Par son jugement du 11 juin 2013, le Tribunal de première instance de Gand fait entièrement droit à l’argumentation de la banque :

« L’ensemble des (…) données indique incontestablement que la visite fiscale chez la demanderesse était uniquement destinée à obtenir des régularisations fiscales de la part des clients de la demanderesse. Les articles 315 et suivants du CIR 92 (confèrent) à l’administration fiscale des pouvoirs d’investigation qui visent le contrôle de la situation fiscale du contribuable. L’administration a utilisé ces dispositions légales, non en vue de déterminer le montant correct de l’impôt dû par la demanderesse mais pour obtenir des régularisations fiscales de la part des clients de la demanderesse (…) ».

Conclusion selon le tribunal : la visite litigieuse est nulle du chef de détournement de pouvoirs et les données recueillies sont inutilisables, en manière telle qu’elles doivent être restituées à la banque. Celle-ci bénéfice par ailleurs d’une condamnation de l’Etat au paiement d’une indemnité d’un euro, du chef de l’atteinte portée à sa réputation.

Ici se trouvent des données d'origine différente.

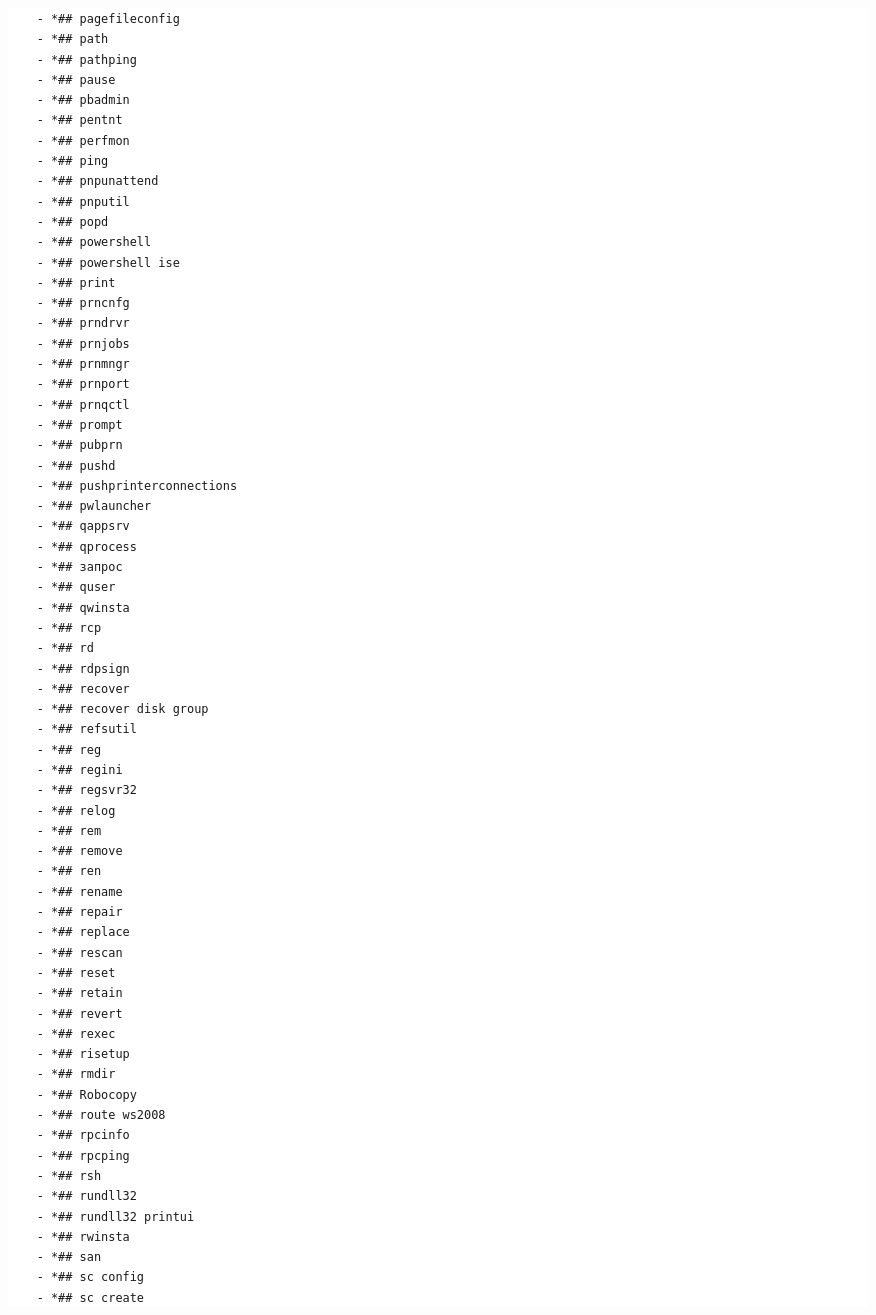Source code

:         - *## pagefileconfig
        - *## path
        - *## pathping
        - *## pause
        - *## pbadmin
        - *## pentnt
        - *## perfmon
        - *## ping
        - *## pnpunattend
        - *## pnputil
        - *## popd
        - *## powershell
        - *## powershell ise
        - *## print
        - *## prncnfg
        - *## prndrvr
        - *## prnjobs
        - *## prnmngr
        - *## prnport
        - *## prnqctl
        - *## prompt
        - *## pubprn
        - *## pushd
        - *## pushprinterconnections
        - *## pwlauncher
        - *## qappsrv
        - *## qprocess
        - *## запрос
        - *## quser
        - *## qwinsta
        - *## rcp
        - *## rd
        - *## rdpsign
        - *## recover
        - *## recover disk group
        - *## refsutil
        - *## reg
        - *## regini
        - *## regsvr32
        - *## relog
        - *## rem
        - *## remove
        - *## ren
        - *## rename
        - *## repair
        - *## replace
        - *## rescan
        - *## reset
        - *## retain
        - *## revert
        - *## rexec
        - *## risetup
        - *## rmdir
        - *## Robocopy
        - *## route ws2008
        - *## rpcinfo
        - *## rpcping
        - *## rsh
        - *## rundll32
        - *## rundll32 printui
        - *## rwinsta
        - *## san
        - *## sc config
        - *## sc create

Pour ces motifs exemplaires, qui rendent nulle la visite sur place litigieuse, le tribunal ne s’étend pas sur la question, plus générale, du droit de visite « actif », dont l’ISI se prévalait en la cause.

Force est cependant de constater qu’un tel droit n’est pas reconnu au fisc.

Que ce soit en matière d’impôts sur les revenus ou, d’ailleurs, pour l’application du Code de la TVA, la loi fiscale n’octroie à l’administration que le droit de requérir du contribuable une copie de ses fichiers informatiques, non celui de se la procurer d’autorité.

Reste à espérer qu’à l’avenir, l’ISI, dont on connaît les méthodes d’investigation parfois cavalières, tienne compte de la pertinente jurisprudence que l’on évoque ici ainsi que, plus généralement, des limites que la loi fiscale établit quant à son droit d’obtenir la copie de données informatiques.